Jenn started again toward the front door and then realized her car keys were in the bedroom. It would do very little good for her to run for the hills without a vehicle, so she ran for her bedroom holding the book in one hand, and snatched the keys from her dresser with the other. But as soon as she picked them up she could hear Nick’s feet in the hallway outside. She wasn’t going to be leaving by the front.
Well, sometimes you had to sneak out through the back door. She darted toward the basement entrance, unlocked it and slammed the door behind her. She pulled the cord to light the basement, but as soon as she stepped down a few stairs, she heard the door above her open.
Fuck.
She ran as soon as she reached the floor of the basement, but she slowed when she reached the workbench. Once, long ago, Meredith’s husband had used this as his office. She’d noted it before, filled with drills, saws, hammers, goggles and other hardware. The wall above the bench was filled with screwdrivers, pliers and other things, all hung from small hooks.
Jenn stopped at the bench and slipped her hand around a wooden hammer handle. It felt good in her hand.
Pulling it off its hook on the wallboard, she kept running. She raced down the corridor toward the crypt, not slowing even as she entered that cloistered room. She knew the bones of the Pumpkin Man rested here, or at least the bones of George Perenais. This demon was tied to him, wasn’t it? Destroying those bones would destroy it. So she had to hope.

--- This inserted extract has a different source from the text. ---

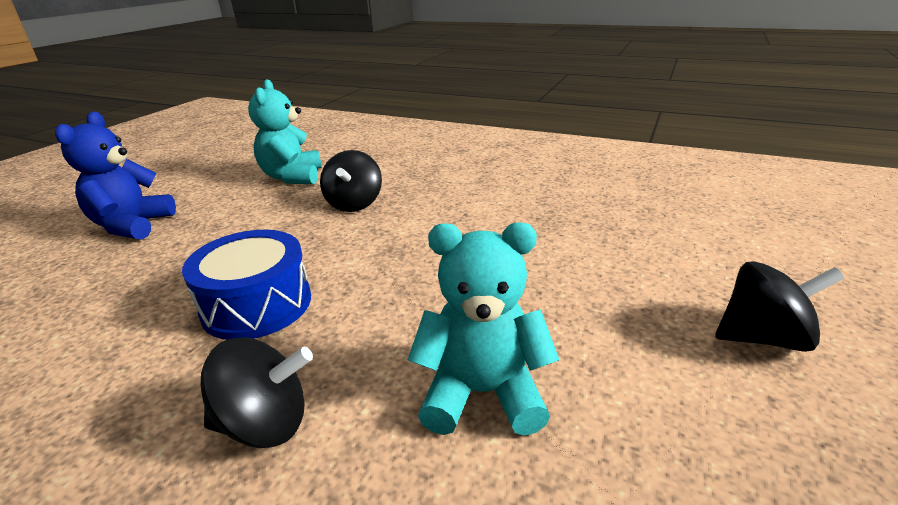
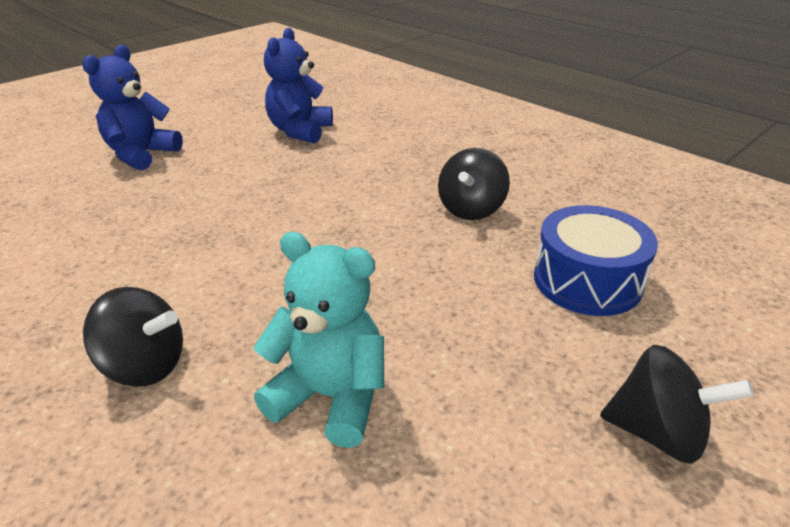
camera: 20 degrees right, 5 degrees up
(257, 304) = (197, 257): blue drum -> blue drum (587, 281)
(292, 177) = (300, 131): turquoise teddy bear -> blue teddy bear
(354, 204) = (339, 174): black spinning top -> black spinning top (471, 209)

She thought about kneeling to ask forgiveness, but then decided that there really was no time. “We’re done,” she said at the front of the coffin.
Footsteps whispered behind her.
“Fuck,” she breathed, laying the book out atop the coffin, flipping back to the bloodstained page on banishment, praying to see anything more that might help her. She knew she could escape from him now—she could go up the back stairway to the graveyard and run down the hill toward town. But that was just a delay. He would follow her. No matter where she went.